Иван еле держался, чтобы не тряхануть Подушку, чтобы он сказал наконец главное. Только это бы всё равно не помогло — тот всегда так молотил:
— Слышь, через день вроде бы и ушёл. Если бы знать! Если бы знать! Да я бы тоже с им пошёл. Беспременно! Ей! Ей! А что? Верно. До Цинемской, сказывали, дошёл, это деревня на озере Воже уже, там его видели. И дальше к Каргополю пошёл, и встретил быдто трёх знакомцев в коей-то деревне. Там церковь на погосте была давняя, богатая, деревянная. Они ему и молвили по приятельству, что иконы-де есть там шибко старинные и богато убранные и утварь богатая — затем, мол, и пожаловали. Слышь, сами всё поведали по приятельству-то. А он быдто стал их уговаривать не делать этого, не грабить церковь-то эту древнюю, святости вроде бы большой. Ой! Ой! Те — в смех. Пошёл, мол! Вовсе, мол, из ума выжил! А он — всё равно, мол, не дам! Лай быдто большой был — свидетель случился. Чуть ли не до ножей дошло. Господи! Царица небесная! Ванечка! Что уж он! Не мог уж смириться! Уйти! Ведь умный! Ну иконы! Ну оклады! Ну что?! Сколь их посдирано-то, Вань! Я сам. Господи! Царица небесная! Если бы знать! Если бы... Так он взял и упредил их, как уж ускользнул с глаз их — неведомо. Но только ночью они пришли к той церкви-то, за замок взялись, а из-за двери евонный голос: «Не ломитесь! Уходите так! Не уйдёте — взлезу на звонницу, подниму деревню!» Чего уж ещё говорили, чего дальше там было, кто знает, но только озлились они и зажгли там что-то, в окно огонь бросили, может, выкурить его хотели, а церковь вся разом и вспыхнула. Как свеча, сказывали, горела вселенская. Страх!
Подушка задыхался и плакал.
— Сгорел? — прошептал Иван.
— Ни капельки не нашли. Один пепел от всей церкви.
— Кто?! Имена?!
Голова была хмельная, и подлинный смысл услышанного лишь через мгновение заледенил, скрутил душу Ивана.
— Ушли, суки! Слышь, ушли!
— Из себя какие?
— Кто сказывал, сам не видел — я спрашивал. — Плача, Подушка закрыл лицо пухлыми руками, но слёзы капали и из-под них. — Не могу! Не могу! Господи! Ванечка! Жалко-то!..
Такого с Иваном не было никогда: такой тяжести в душе, такой смертельной тоски и злобы, лютой, звериной злобы ко всем, ко всему, и к этому дымному душному вонючему герберу со всеми сидящими в нём, и даже к Подушке, который продолжал причитать и задыхаться.
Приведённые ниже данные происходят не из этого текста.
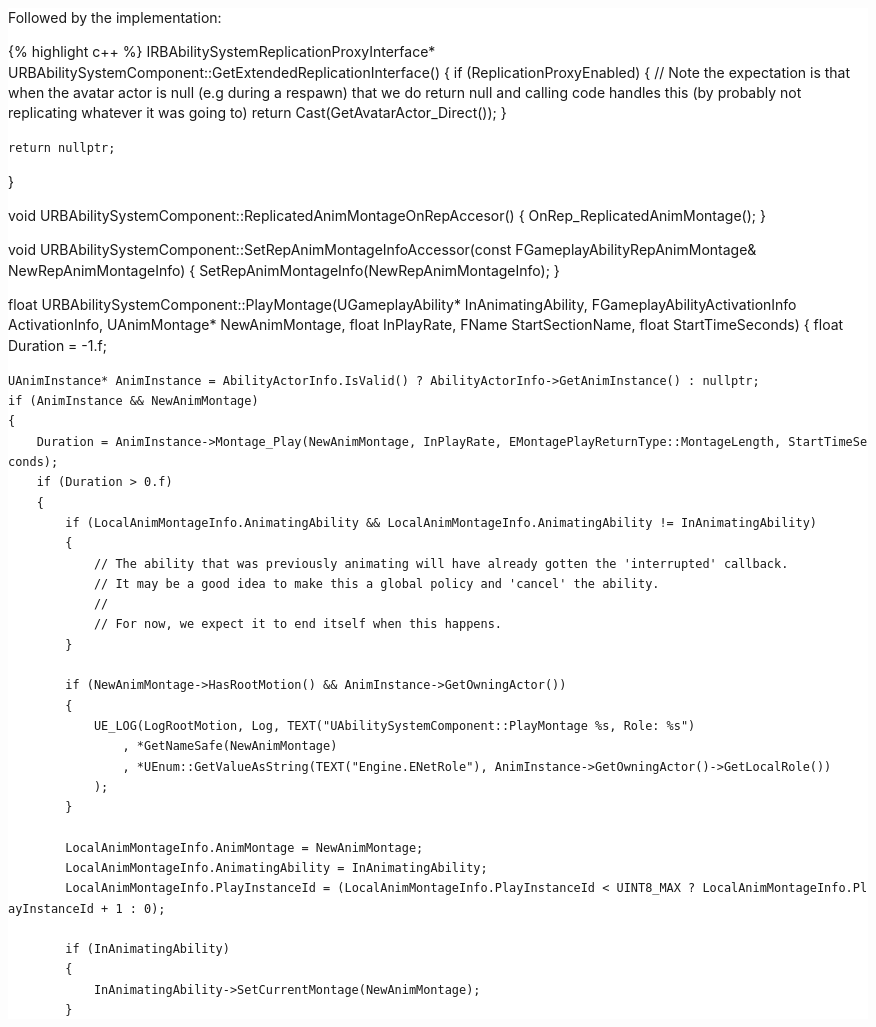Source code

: Followed by the implementation:

{% highlight c++ %}
IRBAbilitySystemReplicationProxyInterface* URBAbilitySystemComponent::GetExtendedReplicationInterface()
{
	if (ReplicationProxyEnabled)
	{
		// Note the expectation is that when the avatar actor is null (e.g during a respawn) that we do return null and calling code handles this (by probably not replicating whatever it was going to)
		return Cast<IRBAbilitySystemReplicationProxyInterface>(GetAvatarActor_Direct());
	}

	return nullptr;
}

void URBAbilitySystemComponent::ReplicatedAnimMontageOnRepAccesor()
{
	OnRep_ReplicatedAnimMontage();
}

void URBAbilitySystemComponent::SetRepAnimMontageInfoAccessor(const FGameplayAbilityRepAnimMontage& NewRepAnimMontageInfo)
{
	SetRepAnimMontageInfo(NewRepAnimMontageInfo);
}

float URBAbilitySystemComponent::PlayMontage(UGameplayAbility* InAnimatingAbility, FGameplayAbilityActivationInfo ActivationInfo, UAnimMontage* NewAnimMontage, float InPlayRate, FName StartSectionName, float StartTimeSeconds)
{
	float Duration = -1.f;

	UAnimInstance* AnimInstance = AbilityActorInfo.IsValid() ? AbilityActorInfo->GetAnimInstance() : nullptr;
	if (AnimInstance && NewAnimMontage)
	{
		Duration = AnimInstance->Montage_Play(NewAnimMontage, InPlayRate, EMontagePlayReturnType::MontageLength, StartTimeSeconds);
		if (Duration > 0.f)
		{
			if (LocalAnimMontageInfo.AnimatingAbility && LocalAnimMontageInfo.AnimatingAbility != InAnimatingAbility)
			{
				// The ability that was previously animating will have already gotten the 'interrupted' callback.
				// It may be a good idea to make this a global policy and 'cancel' the ability.
				// 
				// For now, we expect it to end itself when this happens.
			}

			if (NewAnimMontage->HasRootMotion() && AnimInstance->GetOwningActor())
			{
				UE_LOG(LogRootMotion, Log, TEXT("UAbilitySystemComponent::PlayMontage %s, Role: %s")
					, *GetNameSafe(NewAnimMontage)
					, *UEnum::GetValueAsString(TEXT("Engine.ENetRole"), AnimInstance->GetOwningActor()->GetLocalRole())
				);
			}

			LocalAnimMontageInfo.AnimMontage = NewAnimMontage;
			LocalAnimMontageInfo.AnimatingAbility = InAnimatingAbility;
			LocalAnimMontageInfo.PlayInstanceId = (LocalAnimMontageInfo.PlayInstanceId < UINT8_MAX ? LocalAnimMontageInfo.PlayInstanceId + 1 : 0);

			if (InAnimatingAbility)
			{
				InAnimatingAbility->SetCurrentMontage(NewAnimMontage);
			}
Даже глядеть на него вдруг больше не мог. Ни на кого не мог. Ни на что. Глядел в щербатые, исковырянные ножами и ногтями, тёмные, лоснившиеся от грязи и вина доски стола, возил по ним толстый оловянный стакан с водкой — хорошо, что тот был толстый, иначе бы раздавил, сплющил, так сдавил. Выливал водку несколько раз в рот, не чувствуя её и не слушая Подушку, который не умолкал, и думал, думал об одном: о том, что Батюшка за них молился, один в целом свете просил им прощения, а они его сожгли... Один в целом свете за них просил, молился, а они — сожгли... Один в целом свете, а они... сожгли... сожгли... Раскольники-то сами себя, а они — его...
И видел, как вселенский, немыслимой величины белый язык пламени — конечно, белый, какой же ещё' — вздымает в чёрном небе ввысь, и Господь его тоже видит и не останавливает. Почему?! Принял искупление? Батюшка — их общее искупление? Или верно — это им знак? Раскольники сами сожигались, и Господь принимал, давая тем знак всем остальным, которые не раскольники, чтоб, может быть, они полегче с теми-то... А это знак им...
— Великое заступление печальным еси, — вспомнил из Батюшкиной молитвы.
Потом многое вспоминал, что было, что тот говорил про воров закрытых и открытых, про волю и старину, про Жигули, про его, Иванову, гордыню. Даже голос его лёгкий, тёпленький временами будто слышал:
Как он любил эти великопостные покаянные песни-то! Как любил повторять: «Человек, яко трава дние его, яко цвет сельный, тако оцветёт... И блажены милостивые, яко тии помиловани будут...»
А они его сожгли. И Иван с ними — получалось так!